2- Çocuklar keçi gibi inatçı olabilirler. Çocuğunuzu kitap okumaya zorlarsanız muhtemelen ters tepecektir. Bunun yerine tüm ailenizin kitap okuduğu ortak bir zaman dilimi belirleyin. Çocuğunuz isteksiz de olsa o zaman diliminin kitap okumaya ayrıldığını bilecektir. Bırakın, ıvır zıvır bile olsa canının istediği bir şeyler okusun.
3- Çocuklar harçlık almayı severler. Çocuğunuza verdiğiniz harçlığa minik bir “kitap fonu” ekleyebilirsiniz. Çocuğunuz bu fonu size göre uyduruk bir kitap ya da dergiye harcadı diye de sakın üzülmeyin. Çünkü her şartta onu okumaya teşvik etmiş olacaksınız.
4- Çocuklar muhatap alınmayı severler. Çocuğunuzu bir dergiye üye yapın. Böylece çocuğunuz kendi adına posta almanın ve bir şeyleri sahiplenmenin heyecanını yaşarken okumaktan da keyif alacaktır.
5- Çocuklar keyif çatma bağımlısıdır. Çocuğunuz kaç yaşında olursa olsun ona yüksek sesle kitap okumaktan çekinmeyin. Bunun onu okumaya heveslendirmenin en iyi yollarından biri olduğunu aklınızdan çıkarmayın.
6- Çocuklar ilgi çekmek isterler. Çocuğunuz size bir şeyler okumak istiyorsa onu sabırla dinleyin.
7- Çocuklar bir yerleri, bir şeyleri kişiselleştirmenin ustasıdır. Çocuğunuzun odasında kitaplarını dilediği gibi yerleştirebileceği minik bir alan ayarlayın. İnanın, o minik alandaki kitaplar maya gibi kabararak çoğalacaktır.

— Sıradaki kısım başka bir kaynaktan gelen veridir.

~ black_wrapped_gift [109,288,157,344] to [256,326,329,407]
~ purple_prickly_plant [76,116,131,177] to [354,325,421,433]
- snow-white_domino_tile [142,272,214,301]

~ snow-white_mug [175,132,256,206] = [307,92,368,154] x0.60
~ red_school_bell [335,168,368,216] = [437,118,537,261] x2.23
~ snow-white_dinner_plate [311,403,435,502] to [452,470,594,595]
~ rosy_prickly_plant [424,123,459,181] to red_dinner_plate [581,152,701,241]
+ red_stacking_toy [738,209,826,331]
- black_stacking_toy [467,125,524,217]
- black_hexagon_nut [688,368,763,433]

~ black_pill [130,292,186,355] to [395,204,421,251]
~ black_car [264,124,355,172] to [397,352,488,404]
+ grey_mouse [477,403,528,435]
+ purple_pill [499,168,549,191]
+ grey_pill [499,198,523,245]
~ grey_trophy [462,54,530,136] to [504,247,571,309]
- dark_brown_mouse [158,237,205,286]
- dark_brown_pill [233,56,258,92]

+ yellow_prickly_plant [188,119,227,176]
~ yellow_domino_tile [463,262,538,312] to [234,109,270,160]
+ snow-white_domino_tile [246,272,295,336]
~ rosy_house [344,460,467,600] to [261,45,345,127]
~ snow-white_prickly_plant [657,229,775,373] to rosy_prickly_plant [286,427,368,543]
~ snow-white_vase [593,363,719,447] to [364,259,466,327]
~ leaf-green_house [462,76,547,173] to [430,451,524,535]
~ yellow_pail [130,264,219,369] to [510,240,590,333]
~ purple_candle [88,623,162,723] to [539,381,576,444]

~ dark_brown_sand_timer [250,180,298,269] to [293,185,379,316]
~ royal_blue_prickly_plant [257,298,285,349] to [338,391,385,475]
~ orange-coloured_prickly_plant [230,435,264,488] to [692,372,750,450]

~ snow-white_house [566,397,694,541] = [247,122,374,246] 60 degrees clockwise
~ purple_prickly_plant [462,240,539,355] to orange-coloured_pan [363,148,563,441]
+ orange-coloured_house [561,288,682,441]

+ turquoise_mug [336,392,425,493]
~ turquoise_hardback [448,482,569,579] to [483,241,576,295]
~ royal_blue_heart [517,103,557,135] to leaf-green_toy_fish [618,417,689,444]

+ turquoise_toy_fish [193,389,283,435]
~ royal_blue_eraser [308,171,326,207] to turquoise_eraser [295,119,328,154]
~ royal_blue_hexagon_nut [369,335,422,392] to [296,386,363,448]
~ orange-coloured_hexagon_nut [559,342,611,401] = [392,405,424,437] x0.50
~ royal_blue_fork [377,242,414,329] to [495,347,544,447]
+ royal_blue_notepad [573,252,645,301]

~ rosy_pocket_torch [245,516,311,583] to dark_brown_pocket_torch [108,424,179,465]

8- Çocuklar ebeveynleriyle özel gezilerden keyif alırlar. Çocuğunuzun elinden tutun ve birlikte bir kütüphaneye gidin. Çocuğunuz ortama ilgisiz görünse bile aldırmayın. Daha sonraki gezilerinizde aralığı sıklaştırarak çocuğunuzla birlikte kütüphaneye uğramaya devam edin ve bu ziyaretleri düzenli hale getirmeye çalışın. Çocuğunuzla birlikte kütüphanecinin gizemli yaşamı hakkında öyküler uydurmayı unutmayın.
9- Çocuklar alış veriş fırsatını kaçırmazlar. Çocuğunuzla birlikte bir kitapçının müdavimi olun. Birlikte kitap seçin, rafların altını üstüne getirin ve kitapçıya yakalanmadan kitapların yerlerini değiştirerek eğlenin.
10- Çocuklar beleşe bayılırlar. Çocuğunuza çok istediği bir çizgi roman, dergi ya da kitap ısmarlayın. Bırakın, okumanın tadını çıkarsın.
11- Çocuklar uğraştıkları şeyden kolayca sıkılabilirler. Çocuğunuz başladığı kitabı bitirmeyip bir kenara bırakıyorsa, aldırmayın. Onu bitirmeye zorlamak işe yaramayacaktır. Hem siz başladığınız her kitabı sonuna kadar okudunuz mu bakalım? (Eğer çocuğunuzun başladığı kitabı bitirmesi gerektiğine inanıyorsanız, onun yarım bıraktığı kitabı siz okuyun, bunu ona gösterin ama asla suçlayıcı bir ifade kullanmayın. Kitap size de sıkıcı gelebilir. Bunu çocuğunuza söyleyin. Muhtemelen hemen başka bir kitaba başlayacaktır.)
12- Çocuklar akıl vermeyi severler. Çocuğunuzdan size kitap tavsiye etmesini isteyin. Onun tavsiyesine uyun ve kitabı okuyun. Sonra kitap hakkında onunla sohbet edebilirsiniz.
13- Çocuklar sahiplenmekten haz duyarlar. Çocuğunuzun adı yazılı bir mühür ya da ona özel tasarlanmış etiketler yaptırın. Kitaplarına mührünü basmaktan ya da etiketlerini yapıştırmaktan büyük keyif alacaktır. Zamanla size ait olan kitaplara da bu mühür basılır ya da etiket yapıştırılırsa, tartışmaya girmeyin ve kaderinize razı olun.